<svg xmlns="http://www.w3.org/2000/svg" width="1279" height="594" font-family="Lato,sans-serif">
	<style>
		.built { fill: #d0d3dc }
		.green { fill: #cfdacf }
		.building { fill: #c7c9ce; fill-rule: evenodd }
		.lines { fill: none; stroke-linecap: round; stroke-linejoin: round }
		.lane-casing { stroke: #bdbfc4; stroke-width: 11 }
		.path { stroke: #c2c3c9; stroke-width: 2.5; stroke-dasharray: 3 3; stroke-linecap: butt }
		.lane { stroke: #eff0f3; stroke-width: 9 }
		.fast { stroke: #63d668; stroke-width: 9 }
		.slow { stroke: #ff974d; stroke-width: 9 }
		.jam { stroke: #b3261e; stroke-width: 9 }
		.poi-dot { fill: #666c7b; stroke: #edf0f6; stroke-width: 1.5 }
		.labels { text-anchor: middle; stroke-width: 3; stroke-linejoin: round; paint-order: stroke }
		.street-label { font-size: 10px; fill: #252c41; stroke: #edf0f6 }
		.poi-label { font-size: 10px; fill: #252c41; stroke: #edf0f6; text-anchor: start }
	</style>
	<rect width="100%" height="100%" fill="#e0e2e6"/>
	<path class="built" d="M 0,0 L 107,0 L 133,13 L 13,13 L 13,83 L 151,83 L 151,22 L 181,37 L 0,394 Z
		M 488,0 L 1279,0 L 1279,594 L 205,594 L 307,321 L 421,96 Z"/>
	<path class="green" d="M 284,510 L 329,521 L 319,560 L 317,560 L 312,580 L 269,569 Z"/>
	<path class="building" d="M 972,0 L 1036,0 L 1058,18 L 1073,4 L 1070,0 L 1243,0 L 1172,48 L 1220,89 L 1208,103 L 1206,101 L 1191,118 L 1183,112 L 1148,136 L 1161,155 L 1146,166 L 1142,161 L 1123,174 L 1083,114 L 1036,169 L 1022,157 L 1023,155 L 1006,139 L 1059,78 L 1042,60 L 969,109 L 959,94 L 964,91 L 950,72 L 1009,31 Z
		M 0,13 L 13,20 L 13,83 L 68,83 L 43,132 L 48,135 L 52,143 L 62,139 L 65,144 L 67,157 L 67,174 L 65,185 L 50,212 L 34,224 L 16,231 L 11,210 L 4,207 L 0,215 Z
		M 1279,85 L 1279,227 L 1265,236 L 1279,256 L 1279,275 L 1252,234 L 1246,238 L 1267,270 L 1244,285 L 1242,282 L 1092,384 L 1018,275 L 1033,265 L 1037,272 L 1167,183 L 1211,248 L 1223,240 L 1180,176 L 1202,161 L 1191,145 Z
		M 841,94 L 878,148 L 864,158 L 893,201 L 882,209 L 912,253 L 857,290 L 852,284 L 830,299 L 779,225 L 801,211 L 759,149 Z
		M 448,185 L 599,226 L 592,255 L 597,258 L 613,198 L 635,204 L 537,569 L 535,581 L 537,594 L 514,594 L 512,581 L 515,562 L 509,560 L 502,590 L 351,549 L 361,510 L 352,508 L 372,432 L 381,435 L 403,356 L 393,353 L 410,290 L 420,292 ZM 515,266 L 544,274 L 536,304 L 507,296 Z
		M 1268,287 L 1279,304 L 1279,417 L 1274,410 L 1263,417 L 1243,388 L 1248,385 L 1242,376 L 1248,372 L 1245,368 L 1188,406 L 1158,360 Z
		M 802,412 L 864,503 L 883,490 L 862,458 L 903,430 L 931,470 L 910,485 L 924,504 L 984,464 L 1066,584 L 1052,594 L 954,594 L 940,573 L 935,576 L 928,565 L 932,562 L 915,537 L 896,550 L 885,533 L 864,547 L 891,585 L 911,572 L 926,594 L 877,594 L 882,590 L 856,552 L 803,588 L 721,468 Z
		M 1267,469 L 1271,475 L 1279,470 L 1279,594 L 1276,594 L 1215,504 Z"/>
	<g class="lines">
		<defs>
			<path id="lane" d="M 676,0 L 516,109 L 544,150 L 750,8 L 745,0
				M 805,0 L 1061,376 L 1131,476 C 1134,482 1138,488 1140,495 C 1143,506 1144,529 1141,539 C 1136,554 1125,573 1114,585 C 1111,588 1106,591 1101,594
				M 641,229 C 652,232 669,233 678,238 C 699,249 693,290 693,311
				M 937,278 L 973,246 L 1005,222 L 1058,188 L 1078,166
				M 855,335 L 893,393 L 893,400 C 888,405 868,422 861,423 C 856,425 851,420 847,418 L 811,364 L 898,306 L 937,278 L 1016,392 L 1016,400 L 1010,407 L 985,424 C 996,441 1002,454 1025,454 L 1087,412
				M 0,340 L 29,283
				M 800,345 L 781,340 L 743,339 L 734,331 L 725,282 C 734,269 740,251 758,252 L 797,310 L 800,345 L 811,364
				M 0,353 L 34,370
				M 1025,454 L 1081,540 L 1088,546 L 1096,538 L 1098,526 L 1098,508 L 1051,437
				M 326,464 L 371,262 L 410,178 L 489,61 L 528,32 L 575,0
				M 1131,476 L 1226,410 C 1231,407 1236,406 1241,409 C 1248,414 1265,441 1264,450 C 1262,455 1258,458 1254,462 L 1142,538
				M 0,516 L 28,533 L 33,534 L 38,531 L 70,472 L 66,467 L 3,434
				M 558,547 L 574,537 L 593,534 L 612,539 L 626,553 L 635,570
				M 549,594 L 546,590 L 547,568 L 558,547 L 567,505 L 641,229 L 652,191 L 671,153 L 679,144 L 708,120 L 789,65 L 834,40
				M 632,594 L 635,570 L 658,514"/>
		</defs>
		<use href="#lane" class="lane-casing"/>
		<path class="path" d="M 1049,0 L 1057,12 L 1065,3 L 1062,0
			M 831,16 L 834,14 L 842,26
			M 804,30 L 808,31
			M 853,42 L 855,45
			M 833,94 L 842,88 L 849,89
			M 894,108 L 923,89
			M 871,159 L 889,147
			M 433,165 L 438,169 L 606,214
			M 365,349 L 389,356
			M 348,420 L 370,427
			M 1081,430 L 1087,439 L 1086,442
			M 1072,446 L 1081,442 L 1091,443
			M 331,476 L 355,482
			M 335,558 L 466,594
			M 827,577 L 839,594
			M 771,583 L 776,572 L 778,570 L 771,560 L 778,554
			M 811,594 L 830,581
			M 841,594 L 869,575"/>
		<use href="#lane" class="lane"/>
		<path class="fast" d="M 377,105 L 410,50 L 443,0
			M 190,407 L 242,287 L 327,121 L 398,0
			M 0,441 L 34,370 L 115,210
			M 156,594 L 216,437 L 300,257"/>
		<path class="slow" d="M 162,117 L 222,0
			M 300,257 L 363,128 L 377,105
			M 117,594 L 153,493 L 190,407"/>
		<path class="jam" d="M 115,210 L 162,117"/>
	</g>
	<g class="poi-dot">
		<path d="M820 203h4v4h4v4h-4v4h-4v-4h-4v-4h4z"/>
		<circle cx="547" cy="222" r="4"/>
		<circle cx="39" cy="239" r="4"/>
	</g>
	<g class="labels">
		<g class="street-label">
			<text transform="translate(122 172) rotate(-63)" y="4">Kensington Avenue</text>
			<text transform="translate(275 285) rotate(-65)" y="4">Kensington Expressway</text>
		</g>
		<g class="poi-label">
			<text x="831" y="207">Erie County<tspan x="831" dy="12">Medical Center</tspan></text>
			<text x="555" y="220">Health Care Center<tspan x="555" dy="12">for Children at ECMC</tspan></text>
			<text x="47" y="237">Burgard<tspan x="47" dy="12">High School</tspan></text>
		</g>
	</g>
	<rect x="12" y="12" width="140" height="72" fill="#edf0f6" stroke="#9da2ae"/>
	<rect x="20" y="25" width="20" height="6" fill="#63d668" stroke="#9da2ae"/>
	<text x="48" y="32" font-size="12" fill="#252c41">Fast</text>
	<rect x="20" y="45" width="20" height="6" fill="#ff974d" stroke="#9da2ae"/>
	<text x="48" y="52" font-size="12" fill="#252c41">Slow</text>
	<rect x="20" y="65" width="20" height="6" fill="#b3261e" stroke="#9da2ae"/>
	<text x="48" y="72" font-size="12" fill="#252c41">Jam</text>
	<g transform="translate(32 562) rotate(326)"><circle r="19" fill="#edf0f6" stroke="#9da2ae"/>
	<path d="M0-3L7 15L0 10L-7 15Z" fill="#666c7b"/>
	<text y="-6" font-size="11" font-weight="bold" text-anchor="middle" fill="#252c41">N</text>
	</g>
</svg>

**TASK INSTRUCTIONS:** Every line above that includes the word "middle" should be listed.

**YOUR SOLUTION:**
		.labels { text-anchor: middle; stroke-width: 3; stroke-linejoin: round; paint-order: stroke }
	<text y="-6" font-size="11" font-weight="bold" text-anchor="middle" fill="#252c41">N</text>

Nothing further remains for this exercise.